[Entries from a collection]
----

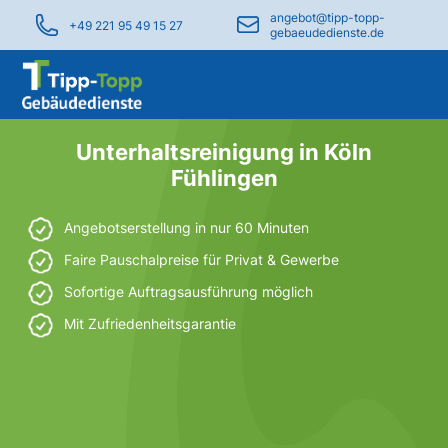
angebot@tipp-topp-
+49 221 95 49 15 27
gebaeudedienste.de
Unterhaltsreinigung in Köln
Fühlingen
Angebotserstellung in nur 60 Minuten
Faire Pauschalpreise für Privat & Gewerbe
Sofortige Auftragsausführung möglich
Mit Zufriedenheitsgarantie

----

> [WHAT THE TASK REQUIRES]
Can you convert every line of the entries above into a JSON list of strings, one string per line, leaving out blank lines and the pictures?

> [ANSWER TO THIS EXERCISE]
[
  "angebot@tipp-topp-",
  "+49 221 95 49 15 27",
  "gebaeudedienste.de",
  "Unterhaltsreinigung in Köln",
  "Fühlingen",
  "Angebotserstellung in nur 60 Minuten",
  "Faire Pauschalpreise für Privat & Gewerbe",
  "Sofortige Auftragsausführung möglich",
  "Mit Zufriedenheitsgarantie"
]